# RECORDS FOR PROCESSING:
::::::::

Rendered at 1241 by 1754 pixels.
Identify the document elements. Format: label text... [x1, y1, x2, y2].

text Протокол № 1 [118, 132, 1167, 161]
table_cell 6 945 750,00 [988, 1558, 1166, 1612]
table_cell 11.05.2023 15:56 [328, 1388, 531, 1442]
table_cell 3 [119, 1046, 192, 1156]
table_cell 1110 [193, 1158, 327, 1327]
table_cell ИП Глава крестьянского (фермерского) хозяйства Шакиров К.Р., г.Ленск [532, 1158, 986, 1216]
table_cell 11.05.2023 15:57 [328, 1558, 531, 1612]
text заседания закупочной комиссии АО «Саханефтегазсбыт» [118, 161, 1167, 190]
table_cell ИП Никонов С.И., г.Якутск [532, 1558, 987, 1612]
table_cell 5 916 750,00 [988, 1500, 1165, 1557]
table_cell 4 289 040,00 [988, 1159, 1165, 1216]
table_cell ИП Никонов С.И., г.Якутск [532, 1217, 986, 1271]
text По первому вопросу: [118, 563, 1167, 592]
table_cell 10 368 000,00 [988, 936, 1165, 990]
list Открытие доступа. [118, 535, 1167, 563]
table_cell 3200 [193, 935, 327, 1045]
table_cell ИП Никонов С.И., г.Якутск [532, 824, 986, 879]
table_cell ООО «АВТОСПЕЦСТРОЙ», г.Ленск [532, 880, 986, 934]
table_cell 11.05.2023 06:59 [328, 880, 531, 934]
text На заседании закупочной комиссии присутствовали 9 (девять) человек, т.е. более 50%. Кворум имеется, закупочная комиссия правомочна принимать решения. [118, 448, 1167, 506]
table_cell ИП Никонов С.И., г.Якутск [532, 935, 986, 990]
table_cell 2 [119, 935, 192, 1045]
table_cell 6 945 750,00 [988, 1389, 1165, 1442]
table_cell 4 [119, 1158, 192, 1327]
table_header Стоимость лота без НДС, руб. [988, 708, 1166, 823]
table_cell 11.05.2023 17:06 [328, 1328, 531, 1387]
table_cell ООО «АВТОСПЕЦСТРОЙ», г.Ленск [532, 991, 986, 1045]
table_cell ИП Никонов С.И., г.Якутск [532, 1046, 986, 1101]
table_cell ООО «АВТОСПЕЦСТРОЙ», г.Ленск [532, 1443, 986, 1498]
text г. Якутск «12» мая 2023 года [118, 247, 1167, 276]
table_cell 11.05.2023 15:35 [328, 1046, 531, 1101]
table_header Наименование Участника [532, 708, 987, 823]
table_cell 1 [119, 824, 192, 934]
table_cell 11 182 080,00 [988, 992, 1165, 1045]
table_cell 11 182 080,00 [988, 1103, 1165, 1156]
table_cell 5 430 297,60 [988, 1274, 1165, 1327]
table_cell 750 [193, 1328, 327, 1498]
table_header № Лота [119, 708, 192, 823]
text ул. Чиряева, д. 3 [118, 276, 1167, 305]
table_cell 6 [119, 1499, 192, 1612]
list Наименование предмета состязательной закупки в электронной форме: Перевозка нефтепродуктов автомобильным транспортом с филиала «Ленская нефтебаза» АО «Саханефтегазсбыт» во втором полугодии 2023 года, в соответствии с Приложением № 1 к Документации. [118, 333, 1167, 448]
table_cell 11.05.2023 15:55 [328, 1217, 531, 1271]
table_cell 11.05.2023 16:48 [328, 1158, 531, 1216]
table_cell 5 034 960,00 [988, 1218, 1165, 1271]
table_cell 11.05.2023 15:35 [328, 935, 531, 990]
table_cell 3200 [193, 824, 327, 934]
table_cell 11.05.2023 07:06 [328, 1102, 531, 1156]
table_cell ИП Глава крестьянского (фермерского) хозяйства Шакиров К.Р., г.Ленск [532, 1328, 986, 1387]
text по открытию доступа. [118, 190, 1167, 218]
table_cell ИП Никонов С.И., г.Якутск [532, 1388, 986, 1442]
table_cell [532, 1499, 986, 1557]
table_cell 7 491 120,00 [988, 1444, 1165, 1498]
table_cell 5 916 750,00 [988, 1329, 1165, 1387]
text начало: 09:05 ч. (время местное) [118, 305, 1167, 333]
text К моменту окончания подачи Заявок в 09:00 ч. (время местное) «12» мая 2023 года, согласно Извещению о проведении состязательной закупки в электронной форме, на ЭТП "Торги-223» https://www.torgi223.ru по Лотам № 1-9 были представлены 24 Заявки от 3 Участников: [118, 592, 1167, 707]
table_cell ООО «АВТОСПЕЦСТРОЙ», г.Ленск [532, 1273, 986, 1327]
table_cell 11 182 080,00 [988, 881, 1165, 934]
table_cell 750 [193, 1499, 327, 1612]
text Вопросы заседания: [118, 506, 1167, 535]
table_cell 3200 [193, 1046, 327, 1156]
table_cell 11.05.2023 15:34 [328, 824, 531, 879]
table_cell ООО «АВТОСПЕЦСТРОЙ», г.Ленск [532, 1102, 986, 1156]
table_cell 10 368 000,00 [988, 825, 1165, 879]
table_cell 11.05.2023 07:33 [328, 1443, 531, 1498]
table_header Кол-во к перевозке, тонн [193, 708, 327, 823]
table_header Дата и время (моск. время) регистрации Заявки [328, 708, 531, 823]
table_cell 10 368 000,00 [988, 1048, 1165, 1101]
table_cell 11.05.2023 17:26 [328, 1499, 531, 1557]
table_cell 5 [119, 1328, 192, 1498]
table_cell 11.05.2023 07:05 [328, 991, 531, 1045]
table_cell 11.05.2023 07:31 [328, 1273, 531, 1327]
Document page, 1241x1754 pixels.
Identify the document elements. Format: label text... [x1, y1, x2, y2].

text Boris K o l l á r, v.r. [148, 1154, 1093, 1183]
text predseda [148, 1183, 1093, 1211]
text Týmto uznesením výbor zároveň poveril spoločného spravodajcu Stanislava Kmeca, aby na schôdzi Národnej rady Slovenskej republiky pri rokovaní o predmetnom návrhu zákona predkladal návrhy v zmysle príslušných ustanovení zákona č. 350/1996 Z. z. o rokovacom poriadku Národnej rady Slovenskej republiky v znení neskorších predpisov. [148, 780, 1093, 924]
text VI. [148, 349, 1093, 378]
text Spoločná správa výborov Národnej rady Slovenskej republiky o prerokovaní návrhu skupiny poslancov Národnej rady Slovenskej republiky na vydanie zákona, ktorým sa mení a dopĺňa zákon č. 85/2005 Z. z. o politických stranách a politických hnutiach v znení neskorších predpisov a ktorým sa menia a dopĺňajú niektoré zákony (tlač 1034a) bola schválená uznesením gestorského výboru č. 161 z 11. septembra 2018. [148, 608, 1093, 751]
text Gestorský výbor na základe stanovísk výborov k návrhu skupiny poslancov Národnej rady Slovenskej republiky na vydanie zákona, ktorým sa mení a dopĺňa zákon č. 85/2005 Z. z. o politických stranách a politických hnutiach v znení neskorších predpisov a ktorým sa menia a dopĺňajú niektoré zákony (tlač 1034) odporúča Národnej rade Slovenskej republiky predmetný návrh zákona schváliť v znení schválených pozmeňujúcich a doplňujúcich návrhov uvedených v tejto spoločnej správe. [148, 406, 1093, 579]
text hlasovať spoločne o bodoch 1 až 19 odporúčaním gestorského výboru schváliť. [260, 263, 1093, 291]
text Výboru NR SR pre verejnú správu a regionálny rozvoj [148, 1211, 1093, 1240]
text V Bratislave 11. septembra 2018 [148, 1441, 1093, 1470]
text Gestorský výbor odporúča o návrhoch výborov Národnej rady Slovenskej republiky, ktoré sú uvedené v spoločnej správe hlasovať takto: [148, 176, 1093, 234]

::::::::

# TO-DO ITEM:
Go over the listing above and return each line with "фермерского".

# TASK RESPONSE:
table_cell ИП Глава крестьянского (фермерского) хозяйства Шакиров К.Р., г.Ленск [532, 1158, 986, 1216]
table_cell ИП Глава крестьянского (фермерского) хозяйства Шакиров К.Р., г.Ленск [532, 1328, 986, 1387]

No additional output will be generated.